The Kansas City Royals took extra precaution with 2012 first-round pick Kyle Zimmer on Wednesday, pulling him from his latest start after just two innings because of stiffness in his right forearm despite the fact that his velocity remained in tact and he had retired all six batters he had faced, writes Paul Grathoff of The Kansas City Star.
Zimmer got off to a rough start to the season, despite pitching at the extremely pitcher-friendly High-A Wilmington. But some mechanical adjustments turned things around for Zimmer and he was promoted to Double-A almost a month ago. Since then, he's been absolutely dominant, posting a 1.93 ERA and a 2.83 FIP while striking out 13 batters per nine innings. He was good on Wednesday night as well, but the Royals aren't going to take any chances with their top pitching prospect, especially as he enters their plans for next season.
The Royals have not said how long Zimmer will be out or if he will miss any starts at all, but you'd have to imagine they'd like to get him back on the mound to build up some more innings this year. Zimmer would still need to throw about 20 more innings to get to the total he threw last year between college and the pros, and the Royals would likely want him to throw another 15-20 innings more than that to help him build up stamina for a transition to the majors last season. Assuming the forearm stiffness isn't a lingering issue, the Royals would likely want Zimmer to get to around 130 innings this season so he can throw around 150 next year between Triple-A and the majors.
The Houston Astros are having similar internal discussions about 2013 top overall pick Mark Appel, whom they have already decided to shut down after two more starts, writes Brian McTaggart of MLB.com.
Appel hasn't been as dominant as some might have expected since turning pro, with a 4.70 ERA in the Midwest League, although his 3.68 FIP would suggest he's been slightly better than that.

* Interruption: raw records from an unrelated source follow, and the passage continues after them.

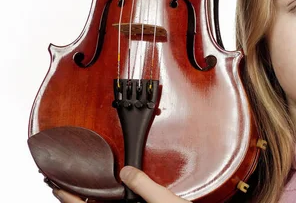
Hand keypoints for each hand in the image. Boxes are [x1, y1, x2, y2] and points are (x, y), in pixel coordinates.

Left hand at [53, 166, 189, 202]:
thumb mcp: (164, 201)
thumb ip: (144, 185)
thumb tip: (126, 171)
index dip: (68, 198)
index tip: (55, 185)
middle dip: (73, 197)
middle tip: (58, 184)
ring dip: (86, 199)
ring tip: (74, 189)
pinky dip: (102, 201)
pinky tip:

McTaggart points out that Appel has thrown 134 1/3 innings this season and the Astros believe he may be tiring, which means that the only reason to give him two more starts would be to have him build up his innings total for the future. The Astros, under their new management team, have shown a conservative approach to handling their pitchers, so they must have confidence that Appel is not compromising his mechanics as he tires, or else sending him out there for two more starts would be an unnecessary risk.
Still, there's something to be said for learning to pitch without your best stuff, which at this point in the season, Appel likely hasn't had for a little while. Assuming he's fine, medically, to which there have been no indications otherwise, these last two starts could be a good learning opportunity. This news does, however, put an end to the speculation that Appel could make a few major league starts in September for the hapless Astros, as was speculated during the draft.